Christmas Day Terrorist Plot Foiled In Australia

The Islamic State has urged its followers around the world to carry out terrorist attacks on Christmas. We won’t know until Monday whether any such attacks are successfully carried out, but some have already been stopped, including a major plot in Australia:

Police in Australia have detained five men suspected of planning a series of Christmas Day attacks using explosives, knives and a gun in the heart of the country’s second-largest city, officials said Friday.

The suspects were inspired by the Islamic State group and planned attacks on Melbourne’s iconic Flinders Street train station, neighboring Federation Square, a fashionable bar and restaurant precinct, and St. Paul’s Cathedral, an Anglican church, Victoria state Police Chief Commissioner Graham Ashton said.

These sites are all familiar to me, having spent two weeks in Melbourne visiting one of my daughters earlier this year.

Flinders St. Station. Photo cred: J. Hinderaker

Flinders St. Station. Photo cred: J. Hinderaker

Four of the suspects were born in Australia and the fifth was Egyptian-born with Egyptian and Australian citizenship.

So it’s another case of home-grown, IS-inspired terrorism. The West is paying a heavy price for allowing the Islamic State to survive for so long.
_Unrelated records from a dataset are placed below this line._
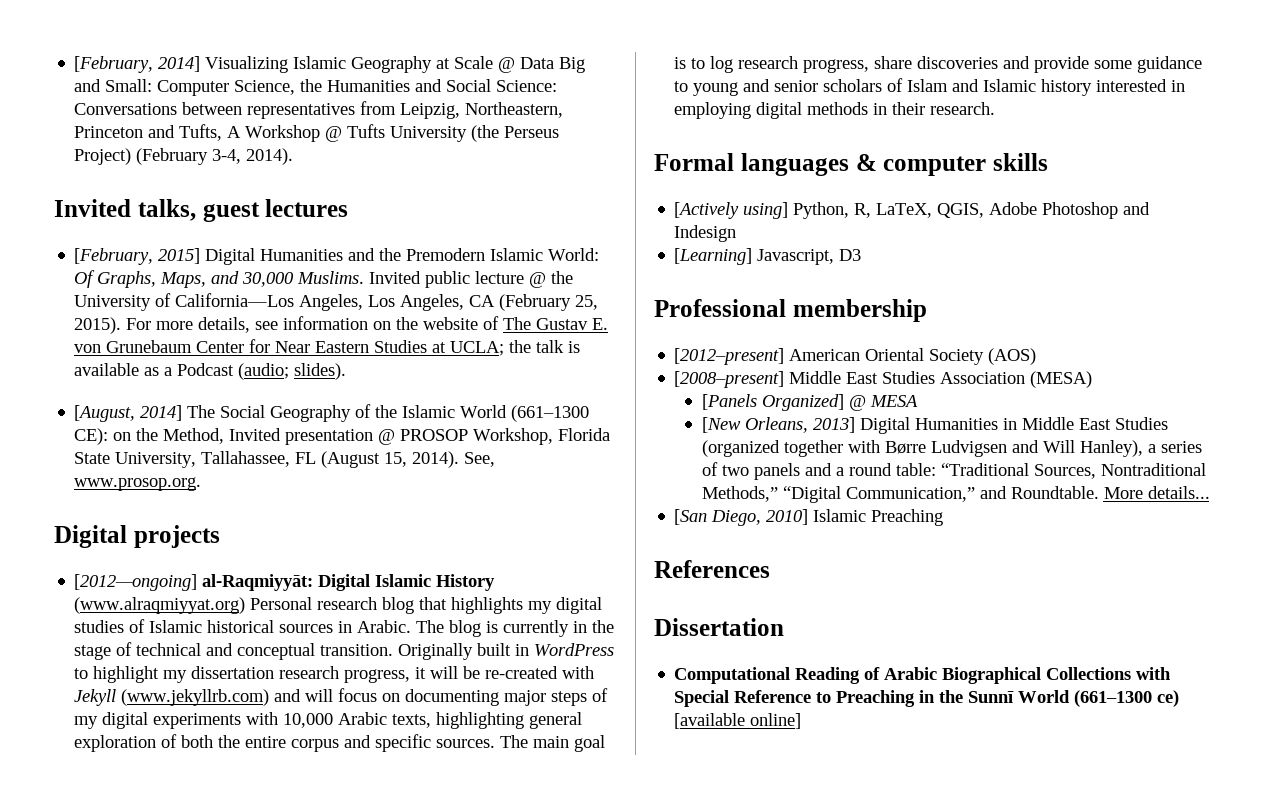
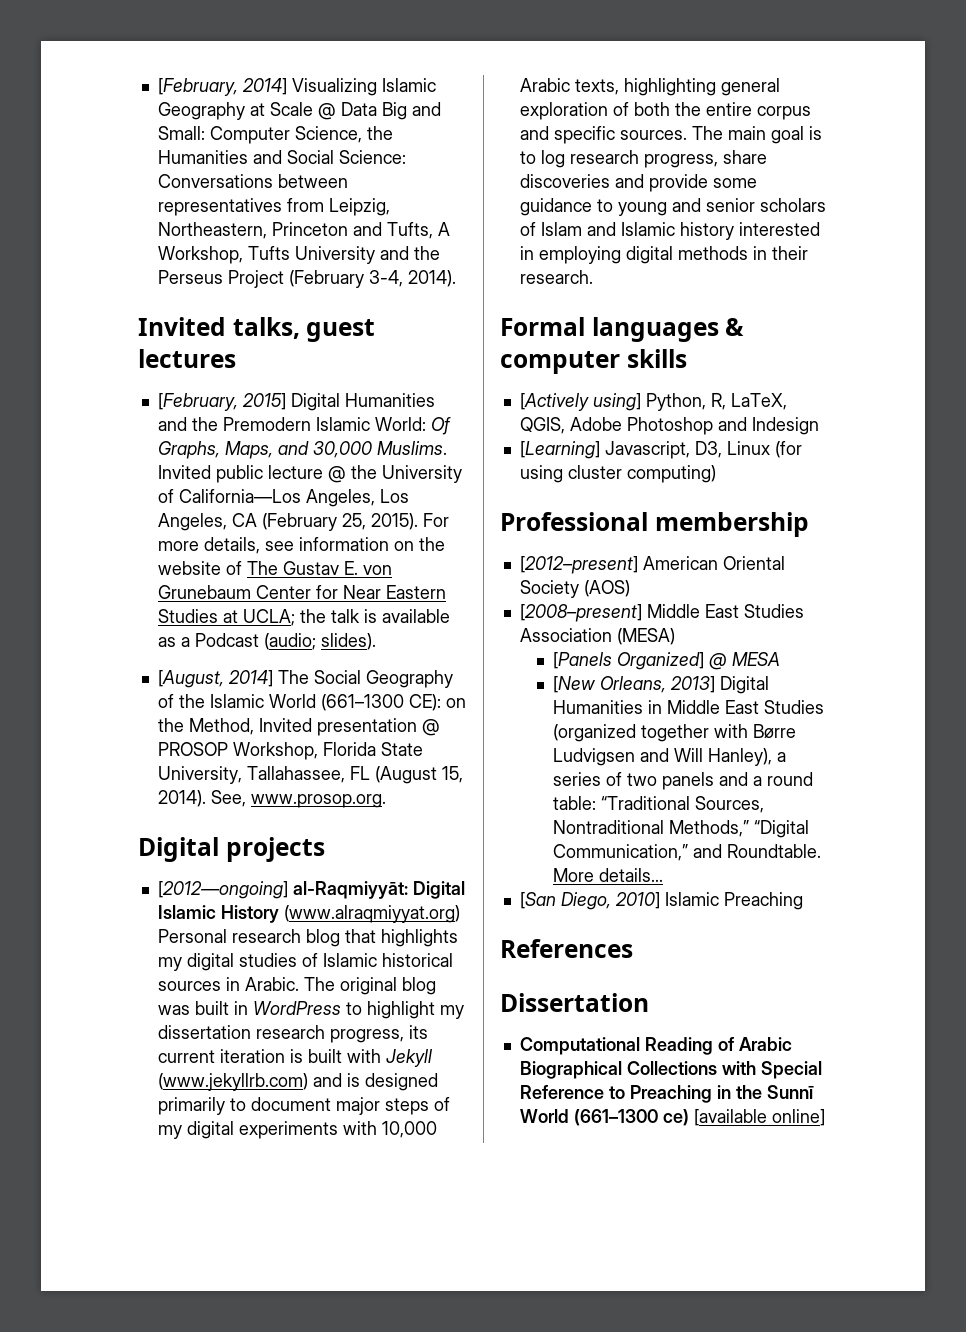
[245,124,560,142] [74,148,132,165] Workshop @ Tufts University (the Perseus Project) -> [157,246,440,264] [157,270,284,288] Workshop, Tufts University and the Perseus Project
[449,620,615,637] [74,642,474,660] blog is currently in the stage of technical and conceptual transition. Originally -> [339,977,436,995] [157,1005,190,1015] original blog was
[415,666,595,679] [74,688,500,706] it will be re-created with Jekyll (www.jekyllrb.com) and will focus on documenting -> [408,1025,428,1039] [157,1049,432,1067] [157,1073,438,1091] [157,1097,331,1115] its current iteration is built with Jekyll (www.jekyllrb.com) and is designed primarily to document
[839,249,862,261] D3 -> [694,441,802,458] [519,465,716,483] D3, Linux (for using cluster computing)

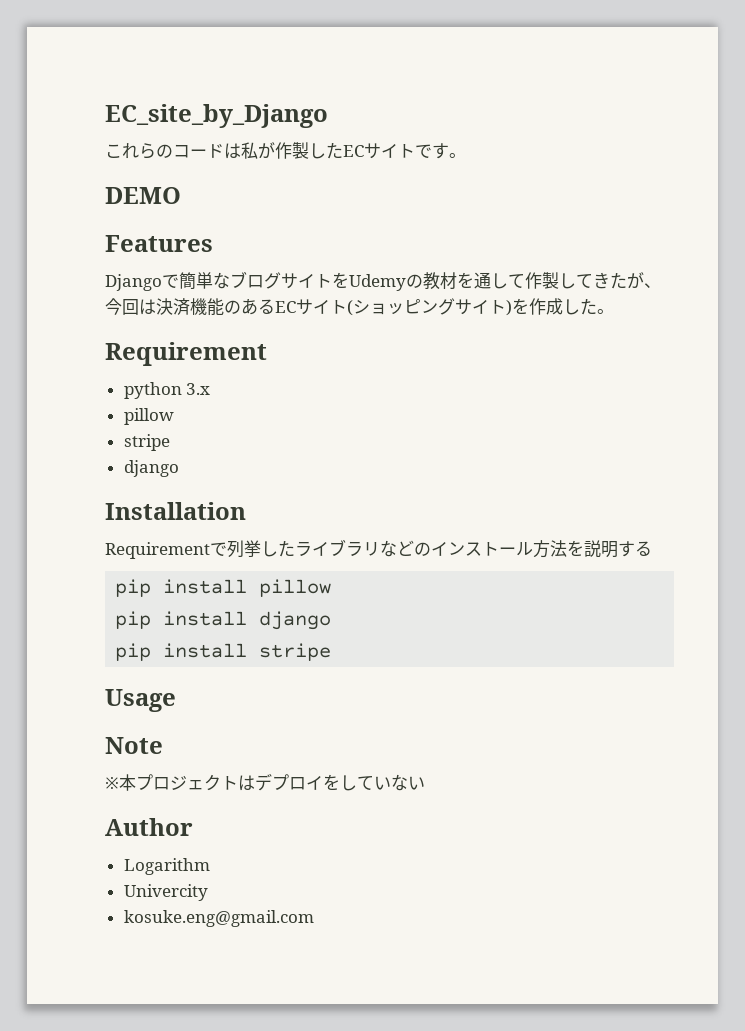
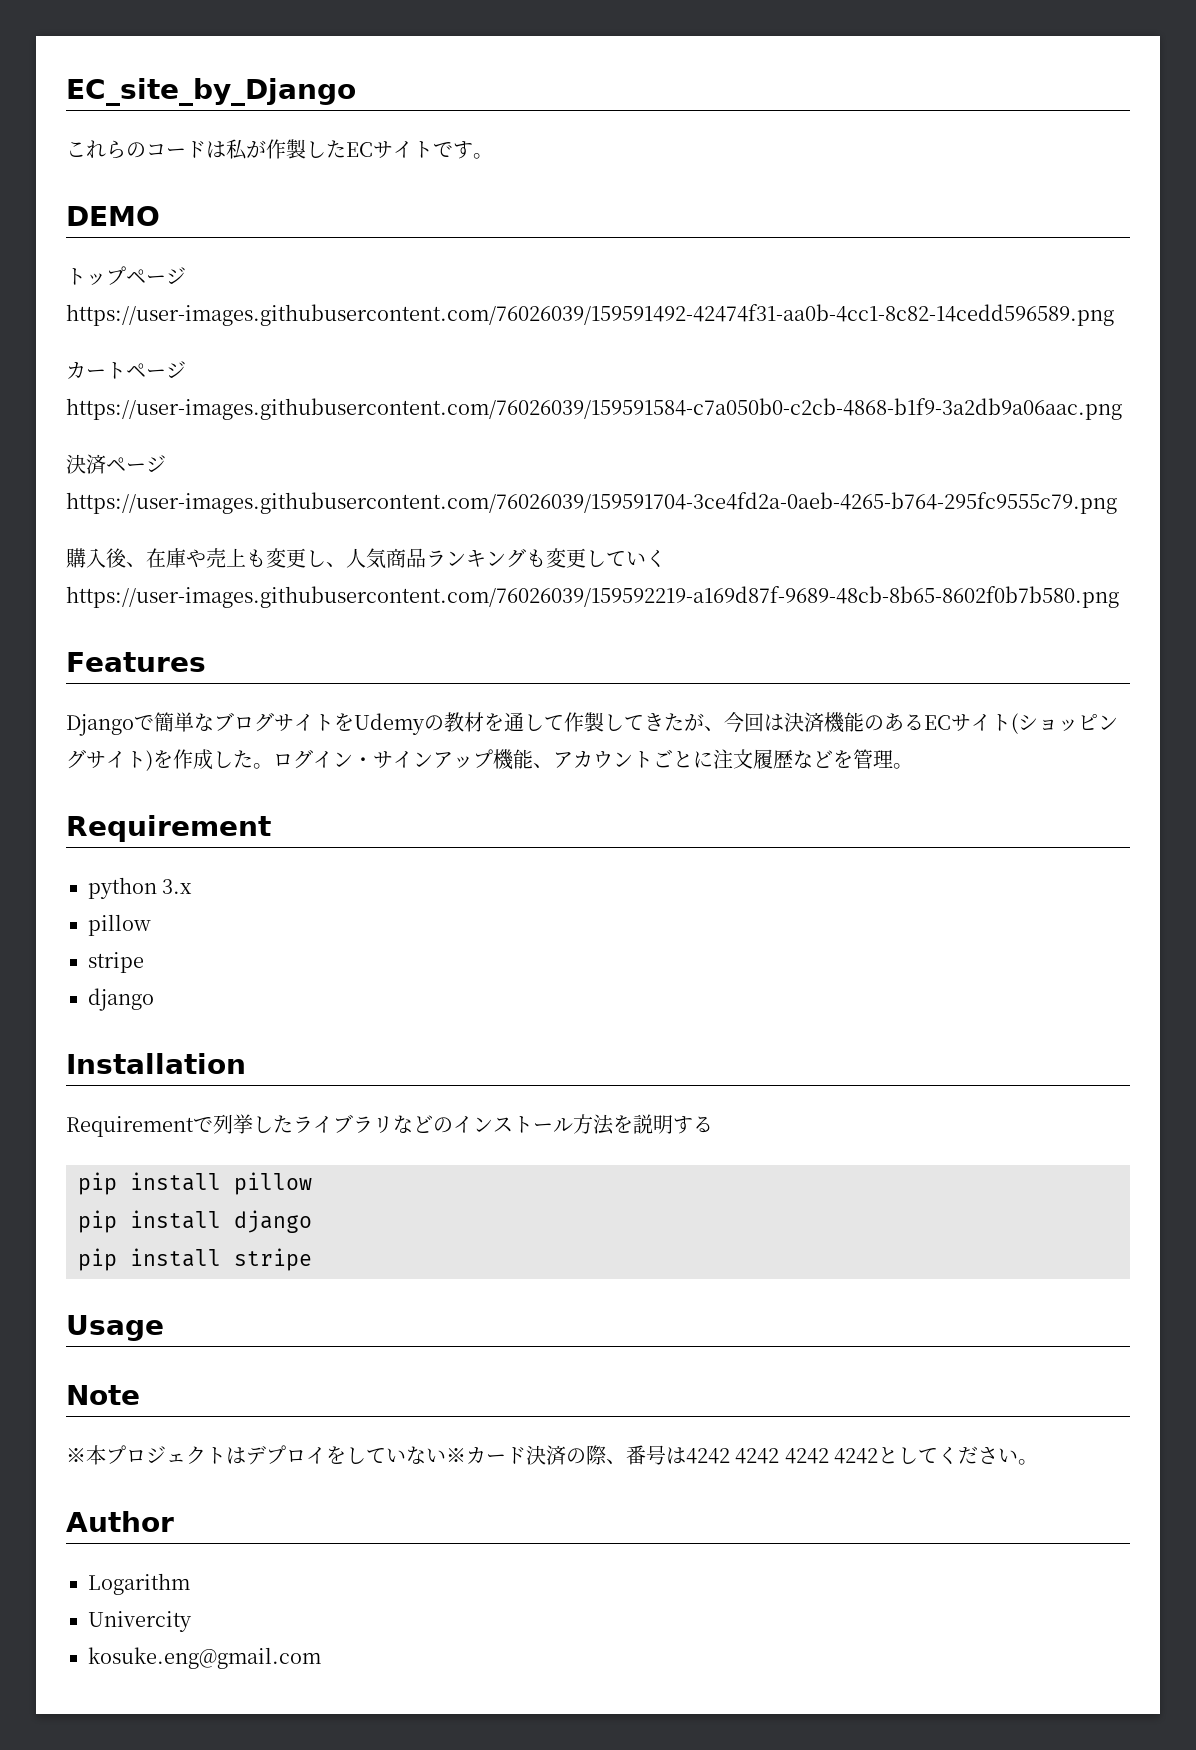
(181, 195) none -> [66,266,186,286] [66,304,1114,326] [66,361,186,379] [66,398,1122,420] [66,454,166,474] [66,492,1117,514] [66,548,666,569] [66,586,1119,608] // トップページhttps://user-images.githubusercontent.com/76026039/159591492-42474f31-aa0b-4cc1-8c82-14cedd596589.png // カートページhttps://user-images.githubusercontent.com/76026039/159591584-c7a050b0-c2cb-4868-b1f9-3a2db9a06aac.png // 決済ページhttps://user-images.githubusercontent.com/76026039/159591704-3ce4fd2a-0aeb-4265-b764-295fc9555c79.png // 購入後、在庫や売上も変更し、人気商品ランキングも変更していくhttps://user-images.githubusercontent.com/76026039/159592219-a169d87f-9689-48cb-8b65-8602f0b7b580.png
(614, 311) none -> [273,749,913,770] ログイン・サインアップ機能、アカウントごとに注文履歴などを管理。
(425, 783) none -> [446,1445,1039,1465] ※カード決済の際、番号は4242 4242 4242 4242としてください。

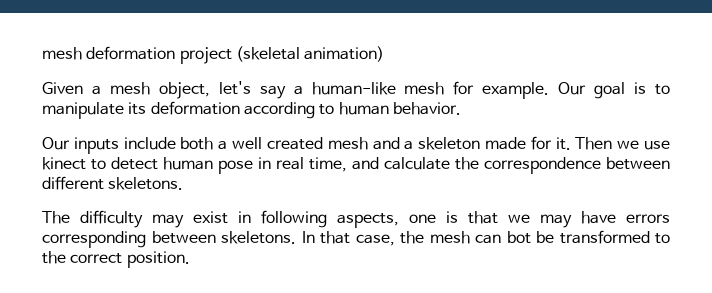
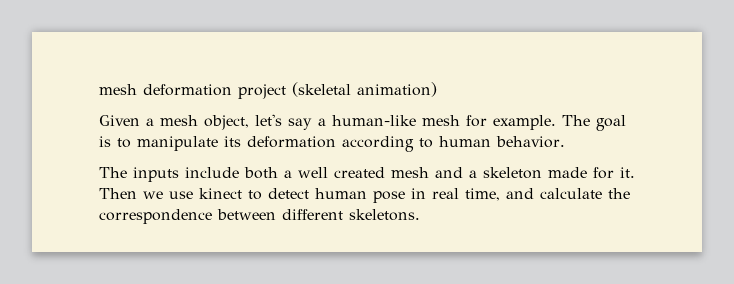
[558,82,587,95] Our -> [562,115,590,126] The
[42,137,70,150] Our -> [99,167,127,178] The
[42,210,670,228] [42,230,670,248] [42,251,190,268] // The difficulty may exist in following aspects, one is that we may have errors corresponding between skeletons. In that case, the mesh can bot be transformed to the correct position. -> (420, 215) none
In Australia, as elsewhere around the world, incidents of Islamic terrorism are piling up:

Since Australia’s terrorist threat level was elevated in September 2014, the government says there have been four extremist attacks and 12 plots foiled by police.

This in a country of only 23 million.

Let’s pray that any other attacks planned for Christmas Day are likewise frustrated by the authorities.